----- Material for the task

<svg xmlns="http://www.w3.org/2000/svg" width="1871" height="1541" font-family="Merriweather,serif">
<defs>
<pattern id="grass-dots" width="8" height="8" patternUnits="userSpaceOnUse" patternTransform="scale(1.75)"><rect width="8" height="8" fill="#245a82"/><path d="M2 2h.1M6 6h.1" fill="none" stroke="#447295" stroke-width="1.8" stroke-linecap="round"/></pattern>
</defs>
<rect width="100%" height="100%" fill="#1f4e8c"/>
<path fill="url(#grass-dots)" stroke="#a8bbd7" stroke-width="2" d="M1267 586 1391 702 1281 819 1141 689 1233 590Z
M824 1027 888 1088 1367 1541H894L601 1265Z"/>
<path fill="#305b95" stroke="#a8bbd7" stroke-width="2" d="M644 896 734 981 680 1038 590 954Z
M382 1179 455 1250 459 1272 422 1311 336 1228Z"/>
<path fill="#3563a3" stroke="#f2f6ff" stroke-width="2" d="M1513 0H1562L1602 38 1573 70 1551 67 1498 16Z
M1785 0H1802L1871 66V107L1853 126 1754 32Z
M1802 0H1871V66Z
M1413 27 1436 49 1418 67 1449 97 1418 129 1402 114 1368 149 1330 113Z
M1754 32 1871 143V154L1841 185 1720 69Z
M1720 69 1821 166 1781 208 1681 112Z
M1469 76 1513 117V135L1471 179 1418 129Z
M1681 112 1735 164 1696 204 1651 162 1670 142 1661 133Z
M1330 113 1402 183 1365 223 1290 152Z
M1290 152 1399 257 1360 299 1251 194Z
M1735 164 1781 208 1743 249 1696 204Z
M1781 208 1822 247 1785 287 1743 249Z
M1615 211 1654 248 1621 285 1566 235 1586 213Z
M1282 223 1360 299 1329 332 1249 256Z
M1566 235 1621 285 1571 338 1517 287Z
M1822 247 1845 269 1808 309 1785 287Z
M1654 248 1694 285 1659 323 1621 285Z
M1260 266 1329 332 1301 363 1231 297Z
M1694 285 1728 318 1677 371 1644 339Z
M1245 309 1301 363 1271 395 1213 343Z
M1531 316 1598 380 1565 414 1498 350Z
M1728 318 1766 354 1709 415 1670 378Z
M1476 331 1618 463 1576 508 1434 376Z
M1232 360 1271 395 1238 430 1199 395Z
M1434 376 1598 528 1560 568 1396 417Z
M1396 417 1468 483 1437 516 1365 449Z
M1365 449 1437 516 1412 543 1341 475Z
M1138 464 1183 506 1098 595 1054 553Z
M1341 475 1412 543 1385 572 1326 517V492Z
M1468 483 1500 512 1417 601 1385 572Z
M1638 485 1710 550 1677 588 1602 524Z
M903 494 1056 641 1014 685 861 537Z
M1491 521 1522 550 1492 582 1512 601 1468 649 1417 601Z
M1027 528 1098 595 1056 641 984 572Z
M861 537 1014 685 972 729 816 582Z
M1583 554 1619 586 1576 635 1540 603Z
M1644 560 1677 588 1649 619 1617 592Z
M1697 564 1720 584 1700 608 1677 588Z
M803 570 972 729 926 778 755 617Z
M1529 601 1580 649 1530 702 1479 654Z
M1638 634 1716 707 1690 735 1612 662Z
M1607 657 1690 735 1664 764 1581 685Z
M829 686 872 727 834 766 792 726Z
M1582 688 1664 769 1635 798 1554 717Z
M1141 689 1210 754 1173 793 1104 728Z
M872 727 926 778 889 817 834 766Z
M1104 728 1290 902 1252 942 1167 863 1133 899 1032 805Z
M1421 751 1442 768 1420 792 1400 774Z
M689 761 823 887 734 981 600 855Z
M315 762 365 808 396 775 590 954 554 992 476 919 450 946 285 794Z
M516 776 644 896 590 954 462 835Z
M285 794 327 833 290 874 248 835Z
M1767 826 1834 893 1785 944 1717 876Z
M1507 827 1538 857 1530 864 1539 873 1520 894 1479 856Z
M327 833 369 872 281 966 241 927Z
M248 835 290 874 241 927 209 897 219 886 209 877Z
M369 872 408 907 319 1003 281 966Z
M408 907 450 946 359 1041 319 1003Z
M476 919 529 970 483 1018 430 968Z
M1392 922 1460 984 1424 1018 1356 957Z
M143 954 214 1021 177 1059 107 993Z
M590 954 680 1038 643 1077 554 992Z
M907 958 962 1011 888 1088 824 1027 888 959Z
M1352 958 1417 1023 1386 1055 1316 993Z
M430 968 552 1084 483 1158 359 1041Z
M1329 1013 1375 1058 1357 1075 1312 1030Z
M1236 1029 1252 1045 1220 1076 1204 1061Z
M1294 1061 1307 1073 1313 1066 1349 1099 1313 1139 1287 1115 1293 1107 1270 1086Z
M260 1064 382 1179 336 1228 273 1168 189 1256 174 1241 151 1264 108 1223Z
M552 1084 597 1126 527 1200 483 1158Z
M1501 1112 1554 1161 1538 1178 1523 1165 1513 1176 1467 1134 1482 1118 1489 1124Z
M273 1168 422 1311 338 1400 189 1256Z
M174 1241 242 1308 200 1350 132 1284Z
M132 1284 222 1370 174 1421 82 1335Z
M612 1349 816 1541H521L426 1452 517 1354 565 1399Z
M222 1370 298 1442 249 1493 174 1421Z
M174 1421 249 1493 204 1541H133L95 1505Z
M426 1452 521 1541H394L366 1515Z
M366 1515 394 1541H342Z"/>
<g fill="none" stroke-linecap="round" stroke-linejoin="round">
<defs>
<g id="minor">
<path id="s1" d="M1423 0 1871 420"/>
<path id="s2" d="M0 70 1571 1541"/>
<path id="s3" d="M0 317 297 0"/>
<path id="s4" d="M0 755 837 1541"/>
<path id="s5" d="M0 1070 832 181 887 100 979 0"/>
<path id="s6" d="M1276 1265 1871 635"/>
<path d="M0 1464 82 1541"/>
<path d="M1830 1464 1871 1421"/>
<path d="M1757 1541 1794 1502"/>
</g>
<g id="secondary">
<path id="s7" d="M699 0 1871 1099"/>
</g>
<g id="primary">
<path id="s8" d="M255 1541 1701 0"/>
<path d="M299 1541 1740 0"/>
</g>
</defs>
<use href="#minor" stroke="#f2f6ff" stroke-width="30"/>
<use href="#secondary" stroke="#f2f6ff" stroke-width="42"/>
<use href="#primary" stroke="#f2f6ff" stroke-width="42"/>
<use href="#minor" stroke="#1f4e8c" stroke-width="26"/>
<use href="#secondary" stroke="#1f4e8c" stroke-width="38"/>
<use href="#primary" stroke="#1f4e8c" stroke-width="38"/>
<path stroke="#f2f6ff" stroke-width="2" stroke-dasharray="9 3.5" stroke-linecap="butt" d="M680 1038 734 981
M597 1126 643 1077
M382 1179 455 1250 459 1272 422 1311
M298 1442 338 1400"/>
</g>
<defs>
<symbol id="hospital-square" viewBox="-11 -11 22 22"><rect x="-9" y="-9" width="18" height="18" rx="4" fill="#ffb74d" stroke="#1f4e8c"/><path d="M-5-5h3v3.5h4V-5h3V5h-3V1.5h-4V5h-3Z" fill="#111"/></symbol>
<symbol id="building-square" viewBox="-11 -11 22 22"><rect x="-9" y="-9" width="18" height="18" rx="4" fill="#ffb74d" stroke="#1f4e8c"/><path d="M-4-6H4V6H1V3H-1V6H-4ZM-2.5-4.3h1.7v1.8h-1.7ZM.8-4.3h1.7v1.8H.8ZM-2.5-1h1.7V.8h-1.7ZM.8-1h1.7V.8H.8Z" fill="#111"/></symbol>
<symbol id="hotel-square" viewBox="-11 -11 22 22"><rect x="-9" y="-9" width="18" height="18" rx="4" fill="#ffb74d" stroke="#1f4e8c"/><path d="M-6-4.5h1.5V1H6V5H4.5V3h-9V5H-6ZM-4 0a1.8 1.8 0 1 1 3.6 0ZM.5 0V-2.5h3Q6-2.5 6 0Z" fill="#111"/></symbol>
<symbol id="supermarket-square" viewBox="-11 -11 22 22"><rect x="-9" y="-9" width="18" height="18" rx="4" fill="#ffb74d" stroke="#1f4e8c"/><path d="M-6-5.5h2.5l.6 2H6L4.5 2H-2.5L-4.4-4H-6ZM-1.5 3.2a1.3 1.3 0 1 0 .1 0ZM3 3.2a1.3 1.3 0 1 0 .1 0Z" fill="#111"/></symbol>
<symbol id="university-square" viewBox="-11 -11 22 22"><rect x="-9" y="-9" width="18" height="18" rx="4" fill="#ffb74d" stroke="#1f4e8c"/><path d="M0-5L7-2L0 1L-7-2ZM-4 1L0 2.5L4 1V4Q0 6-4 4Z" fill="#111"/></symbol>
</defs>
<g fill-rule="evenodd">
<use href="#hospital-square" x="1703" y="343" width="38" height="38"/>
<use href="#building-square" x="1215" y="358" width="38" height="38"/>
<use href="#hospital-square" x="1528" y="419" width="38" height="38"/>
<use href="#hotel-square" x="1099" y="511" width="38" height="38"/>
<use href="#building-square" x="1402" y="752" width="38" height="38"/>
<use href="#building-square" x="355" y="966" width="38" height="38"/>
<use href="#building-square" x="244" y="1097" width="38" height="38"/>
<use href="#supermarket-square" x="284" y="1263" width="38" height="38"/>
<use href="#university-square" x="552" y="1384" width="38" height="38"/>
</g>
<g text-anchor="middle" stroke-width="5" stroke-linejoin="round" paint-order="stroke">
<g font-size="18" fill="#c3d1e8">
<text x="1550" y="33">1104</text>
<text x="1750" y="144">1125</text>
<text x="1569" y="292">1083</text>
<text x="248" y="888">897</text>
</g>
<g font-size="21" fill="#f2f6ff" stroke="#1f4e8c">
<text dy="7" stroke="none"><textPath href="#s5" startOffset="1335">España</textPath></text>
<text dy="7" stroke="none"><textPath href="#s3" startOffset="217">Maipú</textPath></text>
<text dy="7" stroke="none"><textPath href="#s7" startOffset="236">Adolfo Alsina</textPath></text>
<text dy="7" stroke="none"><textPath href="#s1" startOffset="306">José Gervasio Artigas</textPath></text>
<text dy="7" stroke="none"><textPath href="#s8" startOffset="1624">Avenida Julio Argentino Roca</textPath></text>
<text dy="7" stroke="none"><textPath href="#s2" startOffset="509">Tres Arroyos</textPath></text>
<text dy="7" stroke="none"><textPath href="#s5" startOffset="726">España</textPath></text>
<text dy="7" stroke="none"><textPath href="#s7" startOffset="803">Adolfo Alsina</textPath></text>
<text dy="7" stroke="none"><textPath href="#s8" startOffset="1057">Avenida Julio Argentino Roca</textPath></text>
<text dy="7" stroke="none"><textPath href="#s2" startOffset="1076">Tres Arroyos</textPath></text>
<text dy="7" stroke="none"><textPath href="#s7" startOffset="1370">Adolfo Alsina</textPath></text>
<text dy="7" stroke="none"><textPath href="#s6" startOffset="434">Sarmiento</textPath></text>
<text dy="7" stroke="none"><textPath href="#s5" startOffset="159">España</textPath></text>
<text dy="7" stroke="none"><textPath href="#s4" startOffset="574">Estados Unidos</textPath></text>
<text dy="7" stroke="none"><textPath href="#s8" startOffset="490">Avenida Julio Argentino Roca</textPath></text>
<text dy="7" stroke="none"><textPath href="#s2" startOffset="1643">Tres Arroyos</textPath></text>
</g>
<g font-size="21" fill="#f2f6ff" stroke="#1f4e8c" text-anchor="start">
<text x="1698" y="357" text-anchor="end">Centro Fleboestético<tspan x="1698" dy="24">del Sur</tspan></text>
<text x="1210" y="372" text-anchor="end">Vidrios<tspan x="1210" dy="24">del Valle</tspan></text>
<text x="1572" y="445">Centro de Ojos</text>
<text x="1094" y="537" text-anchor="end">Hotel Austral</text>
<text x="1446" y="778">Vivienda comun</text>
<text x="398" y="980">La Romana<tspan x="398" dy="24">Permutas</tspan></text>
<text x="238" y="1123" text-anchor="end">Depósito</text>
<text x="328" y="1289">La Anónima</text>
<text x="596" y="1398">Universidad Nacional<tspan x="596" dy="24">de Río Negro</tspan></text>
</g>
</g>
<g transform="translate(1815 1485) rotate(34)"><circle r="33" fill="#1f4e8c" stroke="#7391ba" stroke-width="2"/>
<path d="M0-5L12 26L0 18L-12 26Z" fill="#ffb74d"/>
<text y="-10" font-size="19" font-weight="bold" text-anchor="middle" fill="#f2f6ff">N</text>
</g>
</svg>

----------

— Exercise —
From the entries above, print the lines beginning at the one with "M1476 331 1618 463 1576 508 1434 376Z" and stopping after the one with "M273 1168 422 1311 338 1400 189 1256Z", exactly as written and with nothing else.

— Result below —
M1476 331 1618 463 1576 508 1434 376Z
M1232 360 1271 395 1238 430 1199 395Z
M1434 376 1598 528 1560 568 1396 417Z
M1396 417 1468 483 1437 516 1365 449Z
M1365 449 1437 516 1412 543 1341 475Z
M1138 464 1183 506 1098 595 1054 553Z
M1341 475 1412 543 1385 572 1326 517V492Z
M1468 483 1500 512 1417 601 1385 572Z
M1638 485 1710 550 1677 588 1602 524Z
M903 494 1056 641 1014 685 861 537Z
M1491 521 1522 550 1492 582 1512 601 1468 649 1417 601Z
M1027 528 1098 595 1056 641 984 572Z
M861 537 1014 685 972 729 816 582Z
M1583 554 1619 586 1576 635 1540 603Z
M1644 560 1677 588 1649 619 1617 592Z
M1697 564 1720 584 1700 608 1677 588Z
M803 570 972 729 926 778 755 617Z
M1529 601 1580 649 1530 702 1479 654Z
M1638 634 1716 707 1690 735 1612 662Z
M1607 657 1690 735 1664 764 1581 685Z
M829 686 872 727 834 766 792 726Z
M1582 688 1664 769 1635 798 1554 717Z
M1141 689 1210 754 1173 793 1104 728Z
M872 727 926 778 889 817 834 766Z
M1104 728 1290 902 1252 942 1167 863 1133 899 1032 805Z
M1421 751 1442 768 1420 792 1400 774Z
M689 761 823 887 734 981 600 855Z
M315 762 365 808 396 775 590 954 554 992 476 919 450 946 285 794Z
M516 776 644 896 590 954 462 835Z
M285 794 327 833 290 874 248 835Z
M1767 826 1834 893 1785 944 1717 876Z
M1507 827 1538 857 1530 864 1539 873 1520 894 1479 856Z
M327 833 369 872 281 966 241 927Z
M248 835 290 874 241 927 209 897 219 886 209 877Z
M369 872 408 907 319 1003 281 966Z
M408 907 450 946 359 1041 319 1003Z
M476 919 529 970 483 1018 430 968Z
M1392 922 1460 984 1424 1018 1356 957Z
M143 954 214 1021 177 1059 107 993Z
M590 954 680 1038 643 1077 554 992Z
M907 958 962 1011 888 1088 824 1027 888 959Z
M1352 958 1417 1023 1386 1055 1316 993Z
M430 968 552 1084 483 1158 359 1041Z
M1329 1013 1375 1058 1357 1075 1312 1030Z
M1236 1029 1252 1045 1220 1076 1204 1061Z
M1294 1061 1307 1073 1313 1066 1349 1099 1313 1139 1287 1115 1293 1107 1270 1086Z
M260 1064 382 1179 336 1228 273 1168 189 1256 174 1241 151 1264 108 1223Z
M552 1084 597 1126 527 1200 483 1158Z
M1501 1112 1554 1161 1538 1178 1523 1165 1513 1176 1467 1134 1482 1118 1489 1124Z
M273 1168 422 1311 338 1400 189 1256Z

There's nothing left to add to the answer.